### Task objective:
Retype all of the data that follows word for word, but leave the pictures out of your answer.

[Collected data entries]

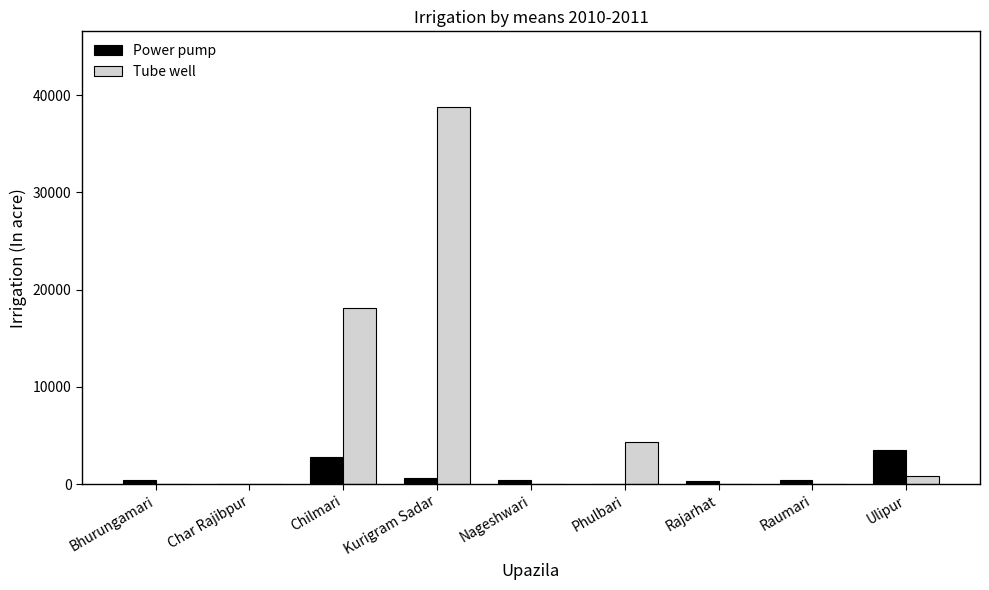

Are the bars horizontal?

No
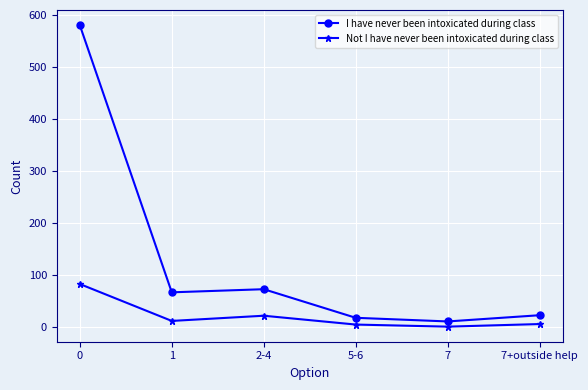

At which category does Not I have never been intoxicated during class reach its first local peak?

2-4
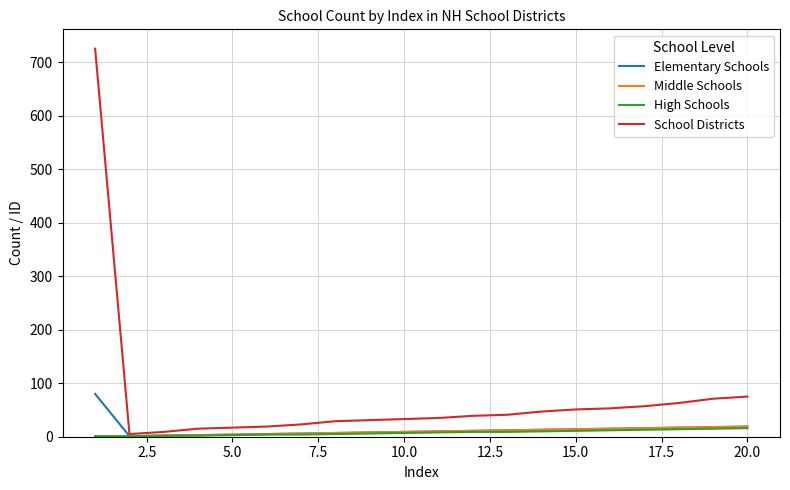

What is the highest value of the Middle Schools series?

19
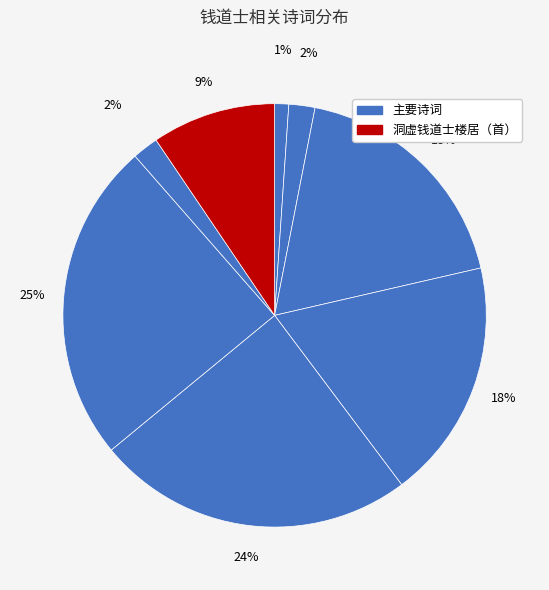

How many segments does this pie chart have?

8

### Result of the exercise:
Are the bars horizontal?

No

At which category does Not I have never been intoxicated during class reach its first local peak?

2-4

What is the highest value of the Middle Schools series?

19

How many segments does this pie chart have?

8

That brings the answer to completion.